Habib Ahmad bin Hasan al-Athas berkisah dalam sebuah kitab, bahwa semua habib terkemuka di Yaman saat ini pasti murid dari muridnya Habib Ahmad bin Hasan, termasuk Habib Umar bin Hafidz, Habib Abu Bakar al-Adni, Habib Salim asy-Syathiri.
Alkisah, ada seorang wali madjdzub (nyeleneh) yang mempunyai rental kendaraan (keledai) khusus perempuan. Anehnya setiap penumpang perempuannya sampai tujuan ia menciumnya. Konon semua perempuan yang pernah diciumnya kelak tidak pernah berzina seumur hidupnya.
Singkat cerita ada seorang ulama (baca; wali syariat) yang mengingkarinya. Ia menarik wali majdzub ke masjid, menghajarnya habis-habisan. Tiba-tiba ilmu wali syariat itu hilang. Keduanya lalu melapor pada Syaikh Ali al-Khawas. Syaikh Ali al-Khawas kemudian yang memintakan maaf pada wali majdzub, dan kembalilah ilmu sang wali syariat.
Jika Anda sangsi dengan kisah ini mari kita buka kisah Nabi Musa dan Nabi Khidir dalam al-Quran. Nabi Musa menghadapi kaum yang nakal, bayangkan saat Nabi Musa mandi pakaiannya mereka curi. Barangkali karena itu syariat Nabi Musa salah satu syariat paling tegas. Anda tahu hukuman penyembah patung sapi Musa Samiri? Dihukum dengan saling membunuh satu sama lain. Ketegasan hukum Nabi Musa bisa dijumpai dalam Perjanjian Lama: 10 perintah Tuhan (10 of God's Commandment). Allah mempertemukan Nabi Musa dengan Nabi Khidir. Selama kebersamaan keduanya, Nabi Khidir melanggar 3 dari 10 perintah Tuhan itu; membunuh anak kecil, merusak perahu dan meruntuhkan dinding milik orang lain (membangun dinding tanpa imbalan padahal sangat butuh, red.). Melalui Khidir Allah memperlihatkan pada Nabi Musa bahwa ada dimensi lain dalam syariatNya selain hukum.
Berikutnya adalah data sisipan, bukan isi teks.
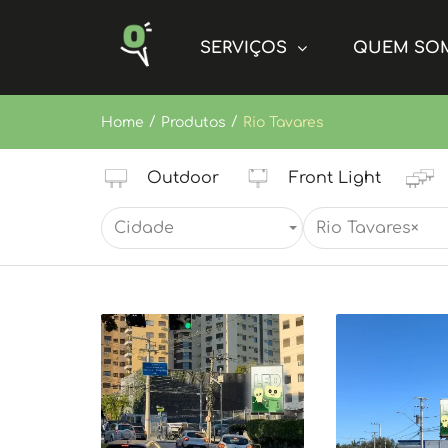
SERVIÇOS
QUEM SO
/
/
Home
Produtos
Rio Tavares
Outdoor
Front Light
Cidade
Rio Tavares
×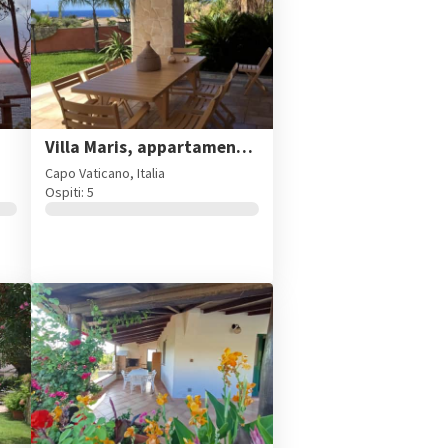
Villa Maris, appartamento piano terra per 4/5 pax
Capo Vaticano, Italia
Ospiti: 5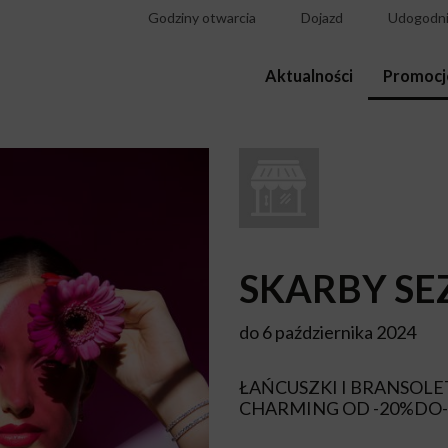
Godziny otwarcia
Dojazd
Udogodni
Aktualności
Promocj
SKARBY S
do 6 października 2024
ŁAŃCUSZKI I BRANSOL
CHARMING OD -20%DO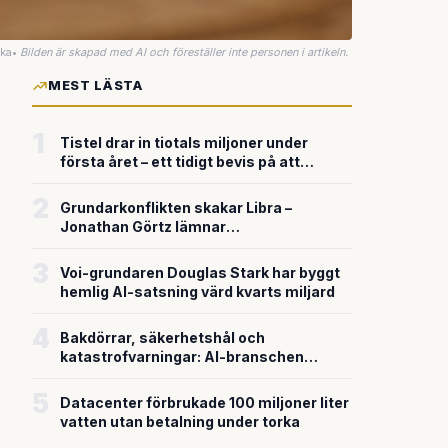
uka
•
Bilden är skapad med AI och föreställer inte personen i artikeln.
MEST LÄSTA
1
Tistel drar in tiotals miljoner under
första året – ett tidigt bevis på att
riskkapitalet söker sig till svensk
försvarsteknik
2
Grundarkonflikten skakar Libra –
Jonathan Görtz lämnar
enhörningsbolaget strax efter
miljardvärderingen
3
Voi-grundaren Douglas Stark har byggt
hemlig AI-satsning värd kvarts miljard
4
Bakdörrar, säkerhetshål och
katastrofvarningar: AI-branschen
bygger snabbare än den säkrar
5
Datacenter förbrukade 100 miljoner liter
vatten utan betalning under torka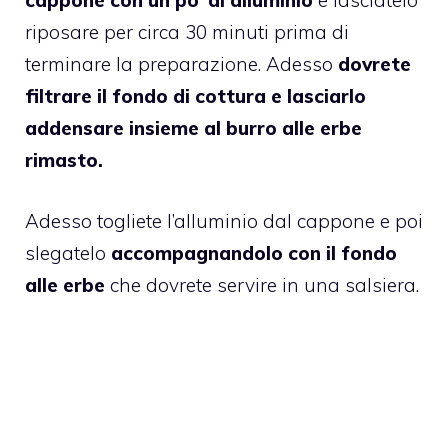
cappone con un po’ di alluminio
e lasciatelo
riposare per circa 30 minuti prima di
terminare la preparazione. Adesso
dovrete
filtrare il fondo di cottura e lasciarlo
addensare insieme al burro alle erbe
rimasto.
Adesso togliete l’alluminio dal cappone e poi
slegatelo
accompagnandolo con il fondo
alle erbe
che dovrete servire in una salsiera.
Mahaguru al-Habib M. Luthfi bin Yahya mengatakan, bahwa wali majdzub, Nabi Khidir, -selanjutnya kita mungkin bisa menyebut Gus Mik dll. yang ada dalam setiap generasi- untuk menjaga keseimbangan agar syariat tidak berubah menjadi hukum yang rigid dan mengekang. Ketika Islam diaplikasi hanya sebagai fikih, maka Allah mengutus wali-waliNya yang kadang nyeleneh untuk menjaga keseimbangan antara Islam dan Ihsan.